An attractive off-white exterior belies the story told inside of the harsh conditions manual laborers faced when constructing a wartime rail system.
The Thailand-Burma Railway Centre relates the history of a Japanese supply railway built largely by prisoners under grueling conditions during World War II. Tens of thousands of British and Australian captured troops and conscripted Asian residents died from malnutrition, disease and punishment while laboring during its construction in 1942 and 1943. Though The Bridge on the River Kwai does not fully capture the extreme conditions for these prisoners, the 1957 film brings attention to this deadly project. Learn accurate information about this sad time in history at this detailed and non-partisan museum.

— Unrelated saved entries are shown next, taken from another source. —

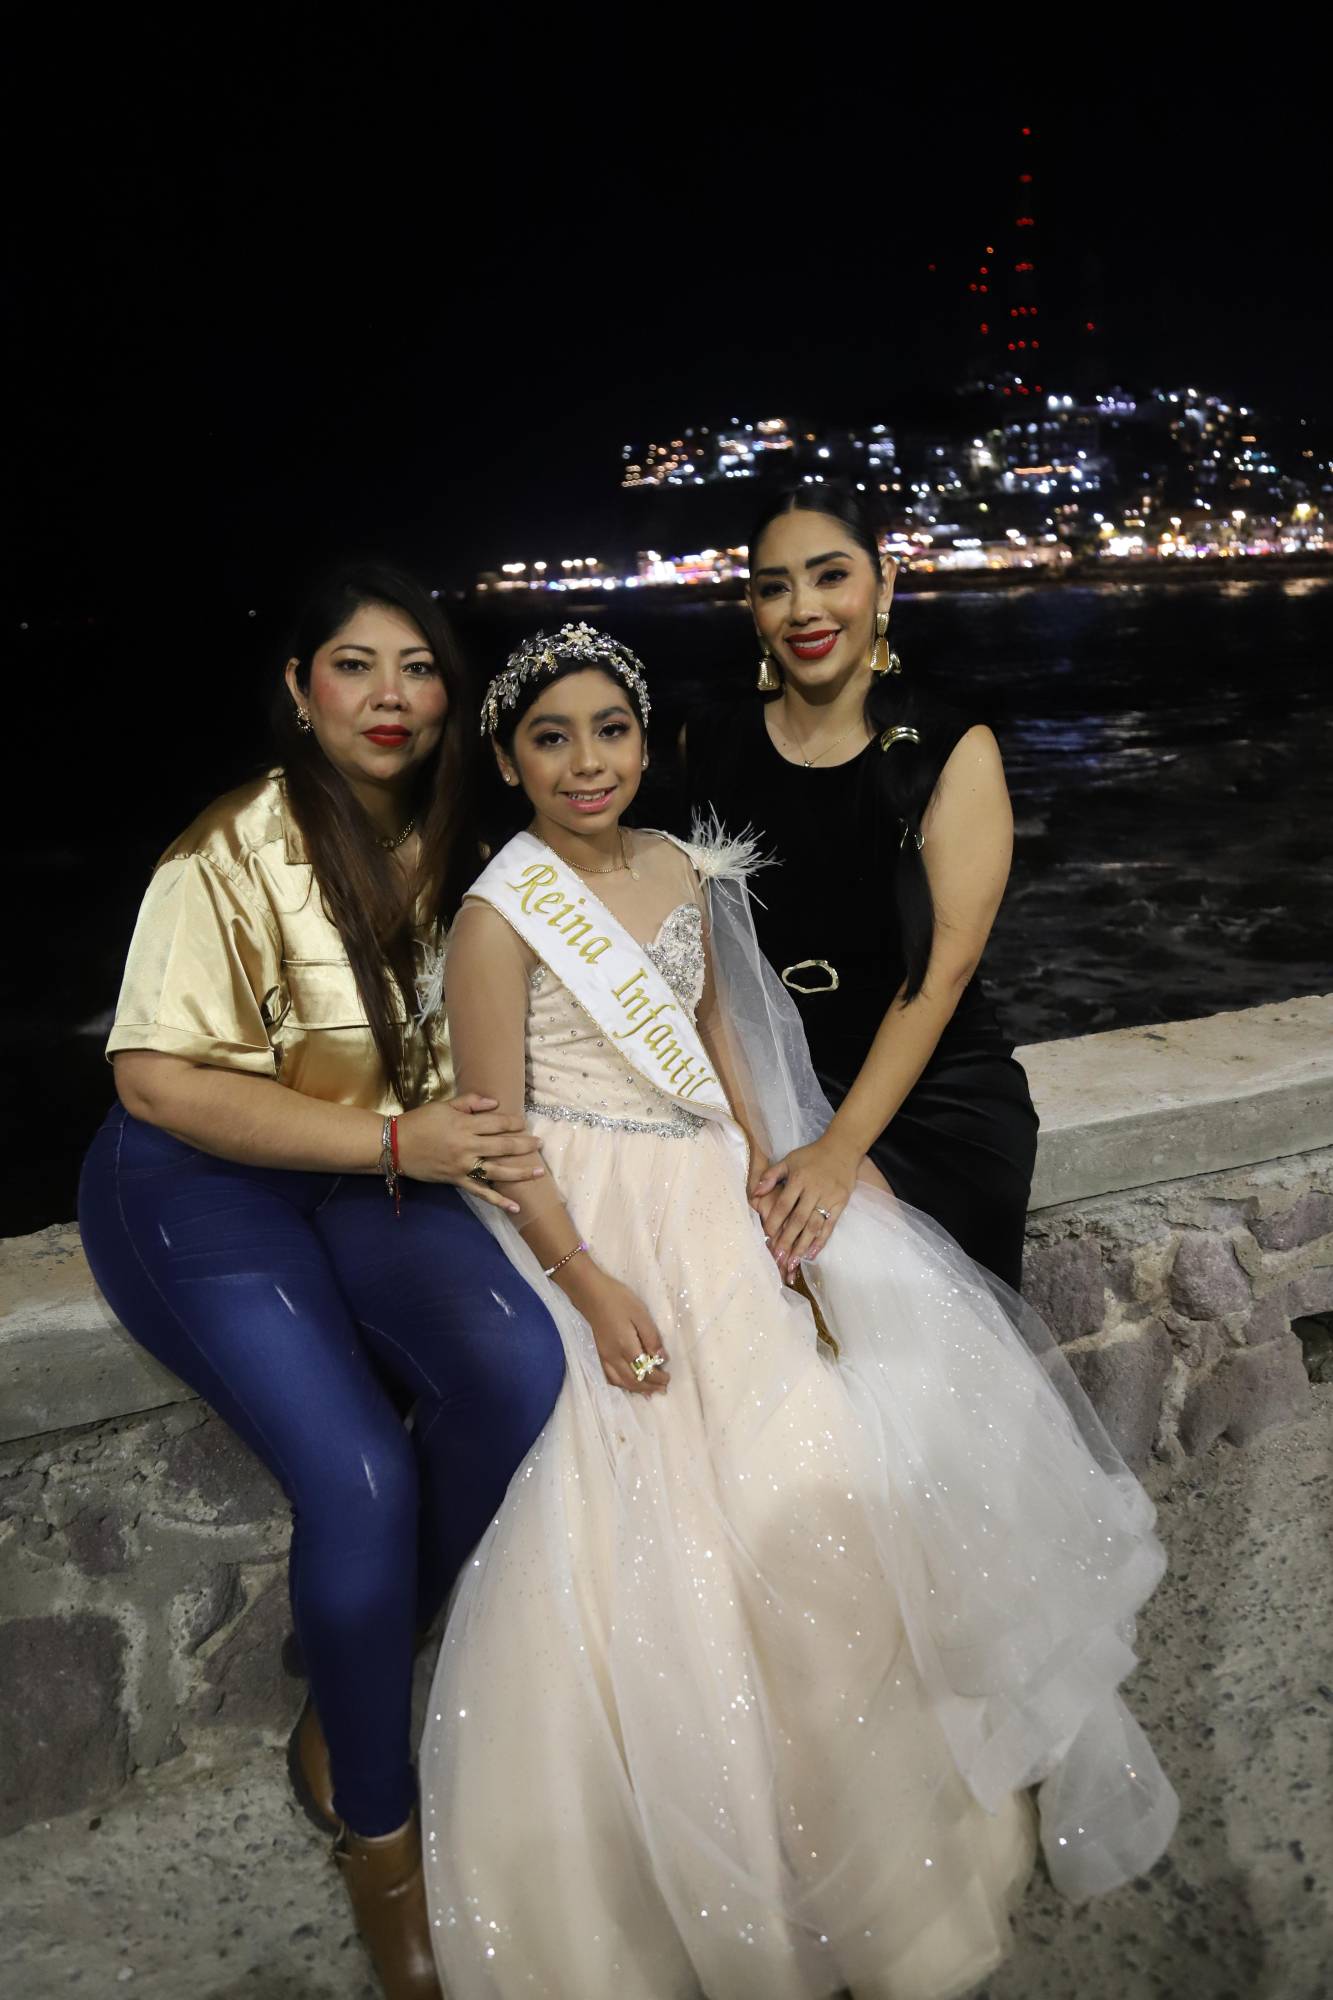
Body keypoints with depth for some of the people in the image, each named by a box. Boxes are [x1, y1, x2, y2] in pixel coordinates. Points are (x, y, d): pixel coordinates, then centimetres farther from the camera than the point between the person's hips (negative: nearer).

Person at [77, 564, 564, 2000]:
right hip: (204, 1188, -5)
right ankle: (375, 1826, 6)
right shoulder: (234, 853, -15)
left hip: (378, 1175, 5)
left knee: (519, 1369, -23)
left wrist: (486, 1131, -4)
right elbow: (157, 1078, -18)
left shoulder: (448, 844, 4)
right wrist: (398, 1142, -21)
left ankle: (347, 1704, 3)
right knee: (362, 1477, -24)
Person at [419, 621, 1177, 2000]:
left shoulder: (679, 871, 8)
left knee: (817, 1475, 1)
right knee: (642, 1539, -7)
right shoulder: (499, 918, -10)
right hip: (585, 1227, -5)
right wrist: (594, 1288, -17)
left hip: (711, 1211, 6)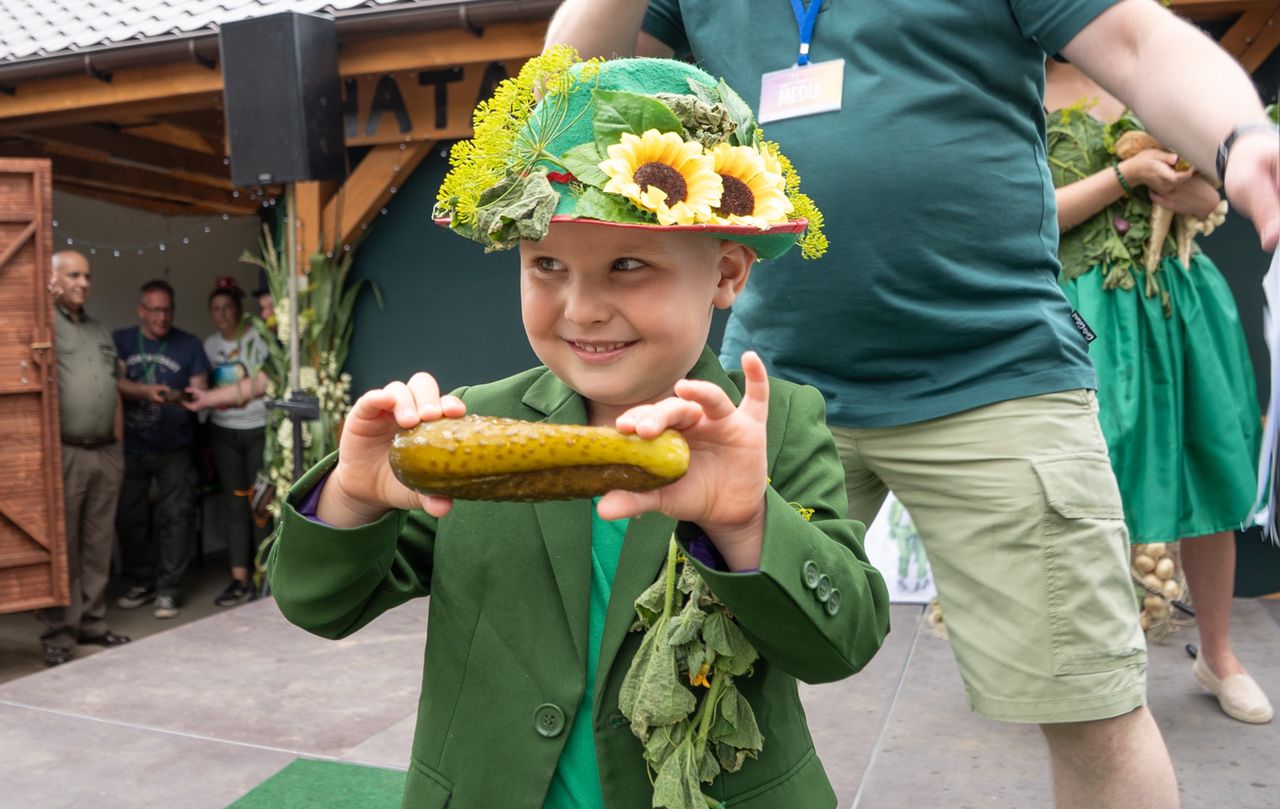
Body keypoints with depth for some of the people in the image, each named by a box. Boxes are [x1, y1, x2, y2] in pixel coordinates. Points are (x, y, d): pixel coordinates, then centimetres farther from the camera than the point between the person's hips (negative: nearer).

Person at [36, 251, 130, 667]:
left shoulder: (101, 331, 18)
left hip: (106, 453, 6)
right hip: (63, 453, -6)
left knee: (98, 545, 11)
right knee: (61, 547, -1)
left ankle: (93, 623, 20)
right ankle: (58, 634, 6)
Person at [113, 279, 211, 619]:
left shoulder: (189, 345, 2)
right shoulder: (120, 341, 4)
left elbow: (200, 391, -2)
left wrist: (179, 397, -23)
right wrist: (146, 391, -27)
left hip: (174, 448, -1)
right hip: (129, 447, 1)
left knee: (176, 515, -4)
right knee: (129, 516, 8)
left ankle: (167, 590, 5)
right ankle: (142, 583, 24)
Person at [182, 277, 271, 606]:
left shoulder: (257, 338, -8)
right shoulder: (209, 344, 9)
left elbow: (259, 385, -18)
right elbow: (205, 389, 11)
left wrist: (210, 397, -21)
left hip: (259, 431, -5)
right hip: (224, 434, 5)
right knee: (236, 506, 6)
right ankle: (240, 580, 11)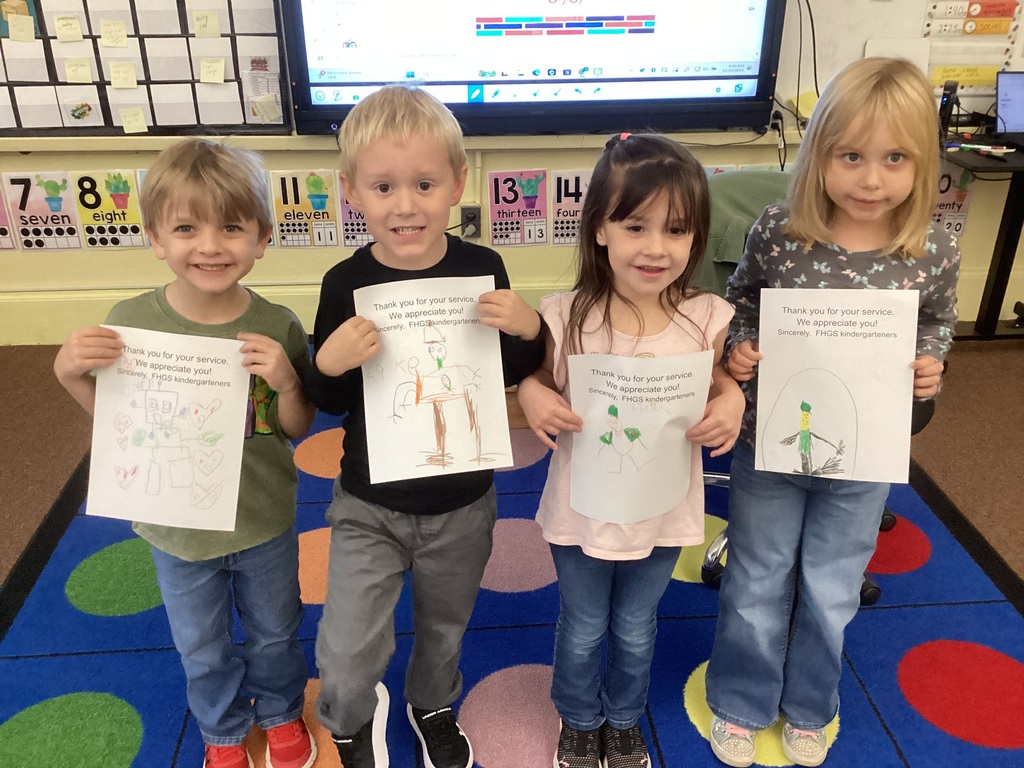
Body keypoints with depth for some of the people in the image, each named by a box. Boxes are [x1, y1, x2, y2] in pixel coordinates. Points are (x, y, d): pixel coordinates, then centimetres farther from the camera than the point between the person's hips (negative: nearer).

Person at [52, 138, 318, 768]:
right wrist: (70, 374, -21)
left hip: (264, 526, 0)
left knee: (275, 634, 25)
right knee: (204, 652, 24)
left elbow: (298, 429, -9)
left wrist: (287, 382, -29)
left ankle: (281, 712, 56)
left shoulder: (277, 328, -20)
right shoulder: (130, 322, -18)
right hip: (176, 529, 1)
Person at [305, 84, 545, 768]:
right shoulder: (346, 285, -15)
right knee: (346, 657, 0)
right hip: (369, 505, -1)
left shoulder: (482, 270, -13)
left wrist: (527, 330, -21)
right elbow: (329, 402, -6)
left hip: (462, 504, 2)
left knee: (445, 627, 24)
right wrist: (330, 363, -27)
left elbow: (513, 374, -1)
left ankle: (433, 706, 58)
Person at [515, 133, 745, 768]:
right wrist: (532, 397, -26)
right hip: (581, 510, -1)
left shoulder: (705, 319, -15)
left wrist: (731, 405, -21)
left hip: (663, 514, 1)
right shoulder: (565, 316, -19)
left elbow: (720, 386, 1)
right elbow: (537, 385, -4)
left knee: (635, 630, 25)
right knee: (582, 630, 22)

As you tour the eight main galleries, look for not only information about prisoner life on the “Death Railway,” but also facts about the incredible engineering of this single-track rail line. Built manually over 16 months, the track ran for 258 miles (415 kilometers), from Ban Pong, Thailand, to Thanbyuzayat, Burma.
Appreciate the variety of displays, including a 30-foot-long (9-meter) model of the route through the River Kwai in 1:50,000 scale. Tools recovered from the path are exhibited, as well as personal effects left behind.
Step into the replica medical hut to see how imprisoned doctors and medical orderlies improvised equipment to treat injury and disease. The Summary of Death gallery depicts numbers of deaths using rail spikes, each representing 500 people. Other galleries show the end of the war and the bombing of the bridges and rail line. A small part of the railway, from Nong Pladuk to Nam Tok, still operates today.
After your tour, stop for reflection in the café, where you can have beverages, sweet treats, breakfast or lunch. Gather more information from books in the center’s shop and purchase handicraft items made by locals, including participants in the Weaving For Women Project in Sangklaburi.
The Thailand-Burma Railway Centre is open daily during normal business hours. There is entrance fee; ask for discounts for children through 12 years of age.